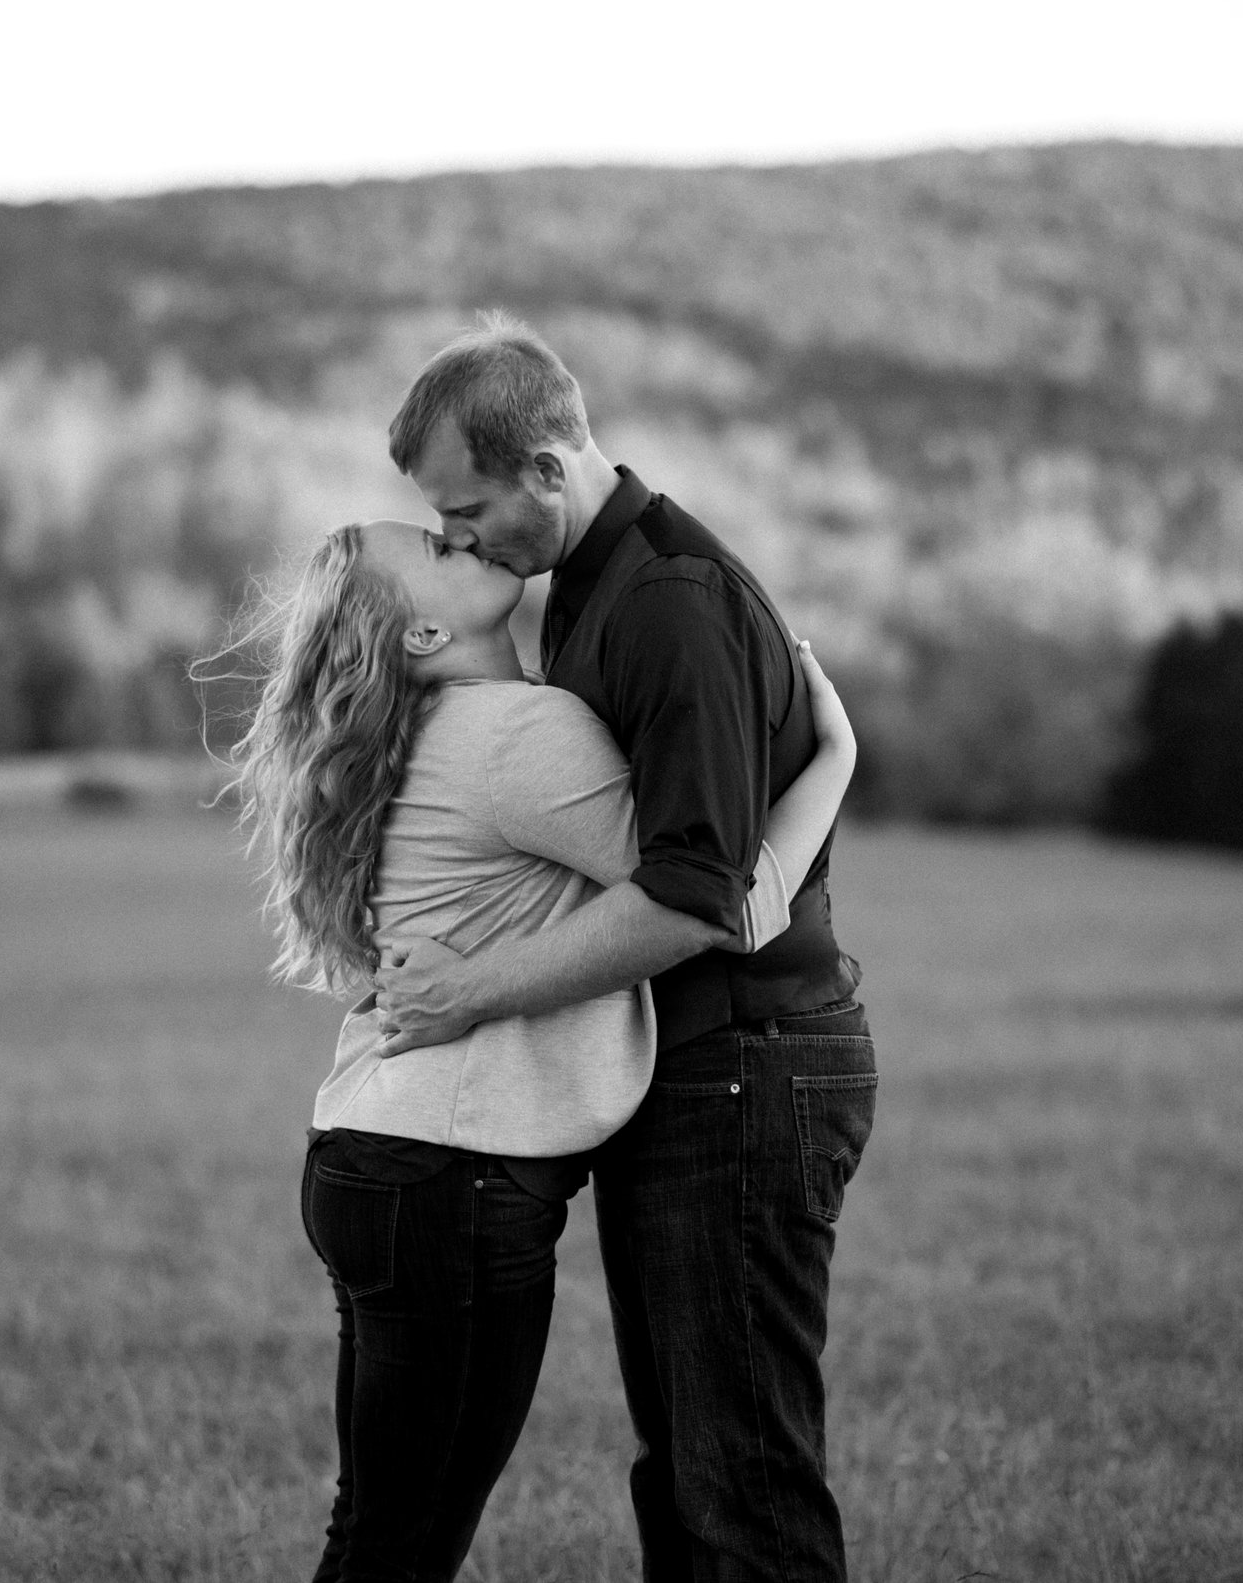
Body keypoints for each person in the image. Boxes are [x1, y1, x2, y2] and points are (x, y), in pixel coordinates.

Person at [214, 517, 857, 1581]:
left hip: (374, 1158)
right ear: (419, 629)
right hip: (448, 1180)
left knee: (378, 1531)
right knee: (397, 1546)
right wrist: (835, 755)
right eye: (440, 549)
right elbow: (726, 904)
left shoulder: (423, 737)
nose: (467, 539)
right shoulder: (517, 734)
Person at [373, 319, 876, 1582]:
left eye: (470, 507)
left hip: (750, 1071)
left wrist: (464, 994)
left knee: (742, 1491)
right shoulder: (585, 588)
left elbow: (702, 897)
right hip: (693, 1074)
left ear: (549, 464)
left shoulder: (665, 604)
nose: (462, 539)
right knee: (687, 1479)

****************

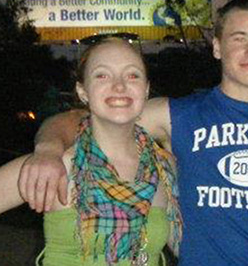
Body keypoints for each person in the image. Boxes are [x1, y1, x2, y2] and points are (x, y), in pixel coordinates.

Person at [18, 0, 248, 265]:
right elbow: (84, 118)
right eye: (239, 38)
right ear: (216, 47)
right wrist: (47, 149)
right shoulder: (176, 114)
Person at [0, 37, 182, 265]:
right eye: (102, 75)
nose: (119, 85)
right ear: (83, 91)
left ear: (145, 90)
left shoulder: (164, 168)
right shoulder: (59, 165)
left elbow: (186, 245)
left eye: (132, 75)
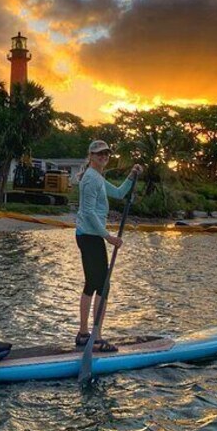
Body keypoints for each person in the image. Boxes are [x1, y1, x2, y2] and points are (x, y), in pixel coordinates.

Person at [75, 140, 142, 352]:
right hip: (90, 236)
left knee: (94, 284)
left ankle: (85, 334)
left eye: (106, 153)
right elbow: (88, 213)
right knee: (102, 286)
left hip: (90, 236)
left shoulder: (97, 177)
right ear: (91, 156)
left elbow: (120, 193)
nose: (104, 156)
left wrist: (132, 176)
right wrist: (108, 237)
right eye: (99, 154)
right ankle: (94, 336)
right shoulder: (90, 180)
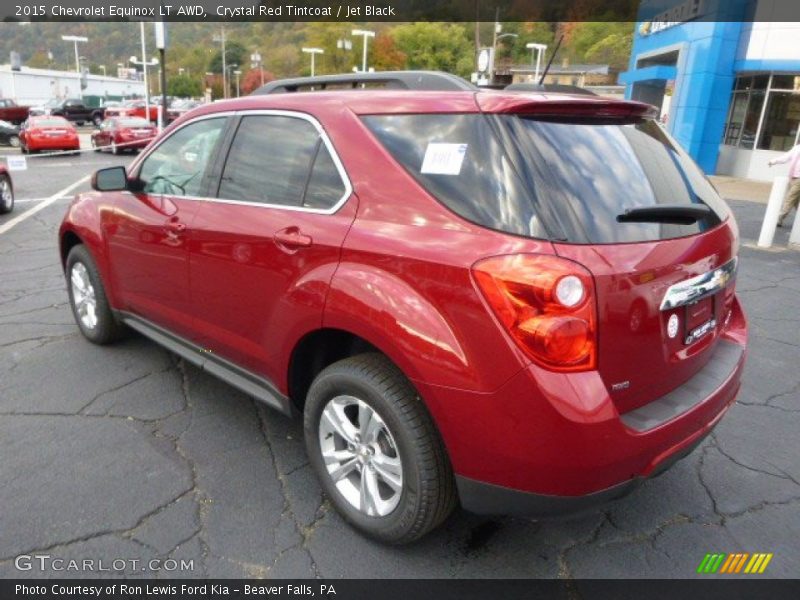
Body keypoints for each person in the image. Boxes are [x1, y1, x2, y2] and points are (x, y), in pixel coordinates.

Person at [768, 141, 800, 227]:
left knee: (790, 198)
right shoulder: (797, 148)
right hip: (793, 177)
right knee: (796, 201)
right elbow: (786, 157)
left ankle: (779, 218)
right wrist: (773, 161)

****************

WHAT TO PRODUCE: In the entries above, count each line holding the word "shoulder" and give that count alone.

SOLUTION TO THE PROBLEM: 10